*Provided records*
==========

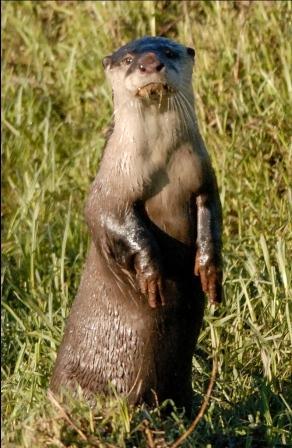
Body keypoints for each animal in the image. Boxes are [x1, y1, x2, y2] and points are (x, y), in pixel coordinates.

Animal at [50, 36, 224, 412]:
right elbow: (115, 224)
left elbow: (212, 218)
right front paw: (151, 275)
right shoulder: (110, 190)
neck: (161, 163)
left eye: (169, 52)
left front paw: (209, 269)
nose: (149, 64)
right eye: (129, 58)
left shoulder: (204, 180)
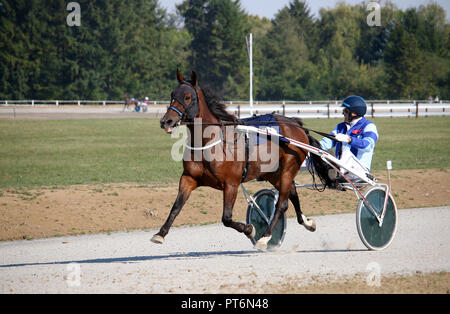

==========

*What is being asked*
Output each record precisely as it appears, and drop every picture.

*Answer box*
Body keypoints for each animal in the image. Boxes are [x1, y1, x2, y2] and points are (x, y), in pixel coordinates.

Animal at [50, 36, 224, 412]:
right elbow: (115, 224)
left elbow: (212, 218)
right front paw: (151, 275)
right shoulder: (110, 190)
neck: (161, 163)
left eye: (169, 52)
left front paw: (209, 269)
nose: (149, 64)
right eye: (129, 58)
left shoulder: (204, 180)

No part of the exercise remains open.